Take our network interface check as a reference:
& ‘C:\Windows\System32\WindowsPowerShell\v1.0\powershell.exe’ -ExecutionPolicy ‘ByPass’ -C { Use-Icinga; $counterset = get-counter -ListSet ‘network interface’ | Select-Object -ExpandProperty pathswithinstances | where {$_ -inotmatch ‘isatap’}; Invoke-IcingaCheckPerfcounter -PerfCounter $counterset -Warning $null -Critical $null -Verbose ‘0’}
This check is run every 60 seconds and gives us coherent results.
However, every time it is run, it also creates a new powershell instance which, natively, takes a lot of time to start up. This means, that this check takes between 8 to 12 seconds in execution time, resulting in about 20-25% CPU in that timeframe. I discovered, that the CPU load isn’t bound to the complexity of the check.

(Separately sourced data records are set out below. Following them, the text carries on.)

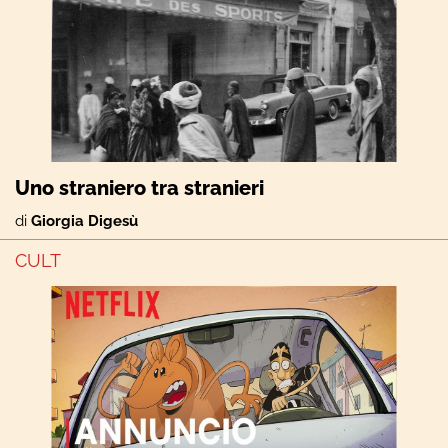
Uno straniero tra stranieri
di
Giorgia Digesù
CULT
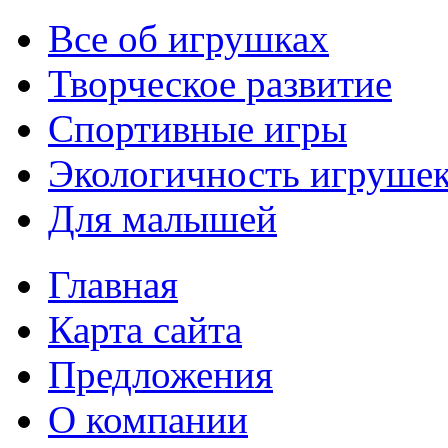
Все об игрушках
Творческое развитие
Спортивные игры
Экологичность игруше
Для малышей
Главная
Карта сайта
Предложения
О компании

A simple Invoke-IcingaCheckCPU may only take 1 second to run, but it also takes the full 25% CPU.
We now have the phenomenon that sometimes some checks are overlapping, so that e.g. our Exchange 2016 Server sits there with 80% CPU load most of the time, where 50-75% of is powershell.
Disabling the Icinga service results in absence of these processes.
I now wonder:
Is there some kind of best practice I am missing or am I doing it entirely wrong?
When the command mentioned above is run multiple times in a single Powershell session, the runtime can be reduced from 8 to 12 sec to around 2.
Can I manipulate the behaviour of the agent in a way, that it keeps one powershell session an executes its checks through that single session?
We really want to fully migrate into the Icinga universe but blocking our resources with 5 or so checks is not really formidable.
Thank you for your help!